In manchen Punkten ziehen Kandidaten an einem Strang
Kämpferisch setzte sich die Leiterin der Otto-Dönges-Schule, Anneliese Zimmer, für die Schaffung von Planstellen im Bereich der Schulsozialarbeit ein. Bereitschaft zur Mitfinanzierung aus dem städtischen Haushalt drückten alle Kandidaten aus, aber ein Partner als Träger und Geber von Mitteln müsse gefunden werden. Von Spamer kam der Vorschlag des Einstiegs mit Hilfe von ABM-Stellen.

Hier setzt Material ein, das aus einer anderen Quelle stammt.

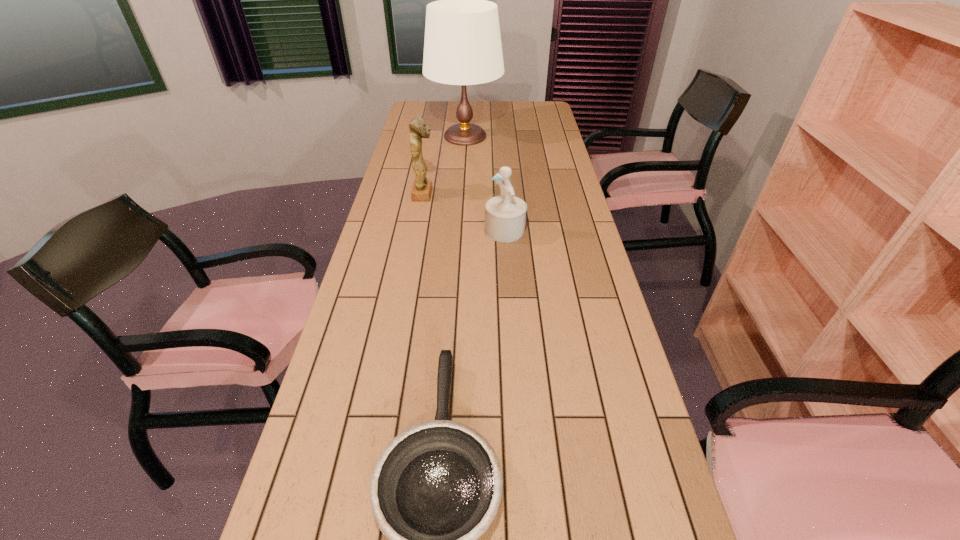
At what (x,y) coordinates should I click in order to perform the action: click on the farthest object. Please return your answer as a coordinate pair (x, y). Looking at the image, I should click on (462, 46).

This screenshot has width=960, height=540. I want to click on the tallest object, so click(x=462, y=46).

Locate an element on the screen. This screenshot has width=960, height=540. the farther figurine is located at coordinates (422, 188).

Identify the location of the taller figurine. (422, 188).

Identify the location of the nearer figurine. (505, 215).

The height and width of the screenshot is (540, 960). What are the coordinates of `the shorter figurine` in the screenshot? It's located at pos(505,215).

Identify the location of vacant space located 0.210m on the back of the tallest object. (467, 105).

Identify the location of vacant space located 0.360m on the front-facing side of the second farthest object. (531, 194).

Where is `vacant area situated 0.280m at the beak of the nearer figurine`? vacant area situated 0.280m at the beak of the nearer figurine is located at coordinates (401, 231).

The height and width of the screenshot is (540, 960). I want to click on free space located at the beak of the nearer figurine, so click(x=407, y=231).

Auf die Frage »Was hat sich in Nidda geändert, nachdem Sie fünf Jahre Bürgermeister waren?« unterstrich Rosemarie Spamer mehr Bürgernähe, Heldt will Arbeitsplätze in die Stadt holen und die Innenstadt aufwerten, Beckers Vision sind mehr Kinder in der Stadt dank guter sozialer Leistungen, aber auch eine Senkung der Stadtverschuldung. Seum will die Pluspunkte von Naturraum und Kulturszene mit einer effizienten Verwaltung verknüpfen, um Nidda als Einkaufs- und Tourismusstandort zu stärken. Beuschel steht für einen Mehrgenerationenort und den Ausbau Niddas zur »kinder- und familienfreundlichsten Stadt des Rhein-Main-Gebietes«.